[Opening Document segment section]

Why The Upright Row Can Ruin Your Training
The upright row is an effective exercise for those looking to improve upper body strength, particularly the shoulders and upper back. That much is undeniable. BUT, this comes at a huge risk to your body, potentially permanently. The risk is pretty huge.
What Is An Upright Row?
The upright row is a weighted exercise, usually using a barbell or dumbbells. to do it correctly, it requires you to stand, back straight holding the bar in front, and pull the bar up to your collar bone. In essence, that's it.
Hold the barbell close to your body with an overhand grip and stand in an upright position. Your arms should remain straight with your hands shoulder-width apart. Keeping your elbows above your hands, lift the barbell to just below your chin and lower back to the starting position.
Now you’ve learned how to perform the exercise, we’re going to ask you to never use it. Let’s take a look at why we would say such a thing!
Like a lot of exercises, it has its risks. An additional or unwanted strain can be placed on the target muscle groups causing injuries. Due to the substantial amount of rotation movements involved with your shoulders, this exercise can cause distress to your muscles around this area, particularly the smaller muscle groups. As a result, this can cause shoulder pain or injuries like a torn rotator cuff. They're one of the most common injuries in training after all.
Upright rows overwork your deltoid muscles (located at the top of your shoulder). That's where the issues lie. Day to day posture can also have a harmful bearing on your shoulders too, like with rounded shoulders, which can tighten your deltoids and cause them to overdevelop. The combination is an accident waiting to happen.

[Closing Document segment section]
[Opening Stored data section]

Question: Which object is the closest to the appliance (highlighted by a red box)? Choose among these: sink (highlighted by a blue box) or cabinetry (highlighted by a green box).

[Closing Stored data section]

**Exercise set**.
[1] From the upright row article, return the passage from "Like a lot of" up to and including "waiting to happen.".
[2] Answer these questions using the upright row article:
(a) What grip does the article say to use on the barbell?
(b) Which muscles does the article say upright rows overwork?
(c) What injury does the article give as an example of what the exercise can cause?
[3] What is this sentence from the upright row article in Spanish: "Upright rows overwork your deltoid muscles (located at the top of your shoulder)."
The listing is separate material, unrelated to the upright row article.

**Answers by item**.
[1]
Like a lot of exercises, it has its risks. An additional or unwanted strain can be placed on the target muscle groups causing injuries. Due to the substantial amount of rotation movements involved with your shoulders, this exercise can cause distress to your muscles around this area, particularly the smaller muscle groups. As a result, this can cause shoulder pain or injuries like a torn rotator cuff. They're one of the most common injuries in training after all.
Upright rows overwork your deltoid muscles (located at the top of your shoulder). That's where the issues lie. Day to day posture can also have a harmful bearing on your shoulders too, like with rounded shoulders, which can tighten your deltoids and cause them to overdevelop. The combination is an accident waiting to happen.

[2]
(a) An overhand grip.
(b) The deltoid muscles.
(c) A torn rotator cuff.

[3] Los remos al mentón sobrecargan tus músculos deltoides (situados en la parte superior del hombro).